Há uma década Santa Catarina vivia momentos difíceis. As cheias de 2008 deixaram cicatrizes profundas no estado e em Jaraguá do Sul não foi diferente. Diversas famílias perderam tudo, absolutamente tudo, inclusive a vida de pessoas queridas que se foram com as chuvas e os deslizamentos. Residências rolaram morros abaixo e, embora as cicatrizes, a dor e o medo tenham sido intensos, as casas nas encostas continuam se multiplicando no município. Segundo o diretor de Habitação, Luiz Fernando de Almeida, são aproximadamente 1.600 residências em áreas de risco em Jaraguá do Sul. Ele conta que, embora o dado não seja consolidado e deva ser ainda maior, ele gira em torno de 40 loteamentos irregulares em áreas consideradas de risco. Ainda segundo Almeida, cada um deles possui, em média, 40 residências, totalizando cerca de 1.600 residências, em áreas que, geralmente são encostas de morros ou rios. “Aqui falamos de loteamentos irregulares, mas o número pode e deve ser maior considerando os loteamentos clandestinos surgidos após o mapeamento e a legislação que reconheceu esses loteamentos irregulares”, explica.

Apesar de ainda não contar com um estudo oficial, o diretor afirma que o setor está viabilizando uma reanálise dessas áreas para conseguir mapear com mais precisão quantos são, onde estão localizados e as reais condições desses terrenos. Ainda assim, para Almeida, o número é muito representativo. “A gente ainda não tem um estudo oficial, mas pode-se dizer que é um número bem significativo”, admite.

Apesar de não possuir esses dados consolidados e atualizados, Almeida avalia que houve um excesso de zelo, à época em que ocorreram as enchentes, ao mapear e identificar essas áreas como sendo de risco. “Uma observação a ser feita é que grande parte dessas áreas foram identificadas em 2008 e naquele momento tinha toda uma preocupação. Assim, algumas áreas acabaram sendo identificadas como sendo de risco quando, na verdade, a área específica de risco é uma parcela de toda uma região que foi considerada dessa maneira”, afirma. “Mas, claro que às vezes é mais prudente ter um excesso de preocupação”, completa.

Para o promotor Alexandre Schmitt dos Santos, da 1ª Promotoria de Justiça, a conscientização precisa ser intensa para que essas pessoas compreendam o risco que correm. “A questão não é se vai acontecer de novo [enchente] é quando vai acontecer. Uma coisa é certa: vai chover de novo como já choveu. Precisa haver a conscientização dessas pessoas que estão se sentindo seguras hoje, mas que na realidade não estão”, enfatiza.

Embora admita que a questão da moradia precisa ser analisada com mais cuidado e sensibilidade, Almeida afirma que, em muitos casos, alternativas foram ofertadas e recusadas. Ele conta que, no passado, a prefeitura oportunizou a saída de algumas famílias das áreas de risco oferecendo moradias populares e, segundo ele, as famílias recusaram. “Muitas não querem sair de suas casas e, em parte, é compreensível. Em alguns casos são regiões que existem há 20, 30 anos e existe um vínculo com o local, com a comunidade”, pondera.

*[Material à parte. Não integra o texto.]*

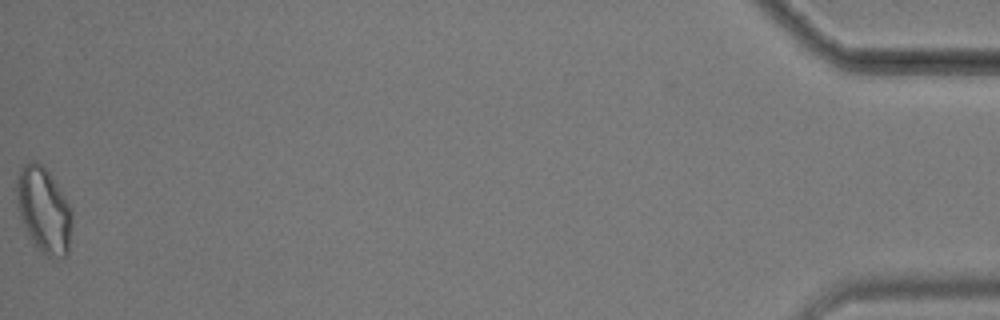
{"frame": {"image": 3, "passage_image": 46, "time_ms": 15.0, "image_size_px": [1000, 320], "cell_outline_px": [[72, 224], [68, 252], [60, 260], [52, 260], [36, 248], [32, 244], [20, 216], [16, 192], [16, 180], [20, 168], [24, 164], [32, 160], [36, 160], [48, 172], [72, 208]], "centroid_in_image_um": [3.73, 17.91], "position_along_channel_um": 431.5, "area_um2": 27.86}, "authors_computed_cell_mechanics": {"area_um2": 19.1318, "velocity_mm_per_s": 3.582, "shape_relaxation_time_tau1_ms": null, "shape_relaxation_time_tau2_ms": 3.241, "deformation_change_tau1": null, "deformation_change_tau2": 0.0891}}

Ministério Público cobra fiscalização intensa

“Essas situações demandam uma atuação mais forte por parte do município”. E é exatamente esta atuação cada vez mais rígida e intensa que o Ministério Público, por meio do promotor Alexandre Schmitt dos Santos, cobra do poder público municipal. Para ele, que chama a atenção para a velocidade com a qual novas residências e loteamentos são formados nestas áreas de risco, o município precisa, cada vez mais, intensificar a fiscalização e impedir que novos loteamentos se formem. “Hoje, em menos de um fim de semana se constrói uma cada e uma ocupação. A única coisa que eu tenho cobrado cada vez mais é que se intensifique a fiscalização”, afirma.

Além disso, o promotor entende que medidas rígidas e ágeis precisam ser tomadas quando um novo loteamento irregular nessas áreas de risco for identificado, visando a desocupação. Ele admite que existam dificuldades, mas alerta para o risco que essa população sofre. “Não é fácil de fiscalizar, mas não dá para ser conivente porque é uma situação que coloca em risco a vida das próprias pessoas que estão lá”, ressalta.

Além disso, o promotor pede para que a população colabore com o poder público denunciando a instalação dessas moradias. “Precisa existir uma colaboração por parte da sociedade porque nós já passamos por situações em que residências foram interditadas, desocupadas e o proprietário voltou a ocupar a casa. É fiscalizar, tratar essas situações com a seriedade que elas merecem e, além disso, é necessário fazer um trabalho de educação e conscientização para que as pessoas não ocupem e denunciem quando existir essas ocupações em áreas de risco”, finaliza.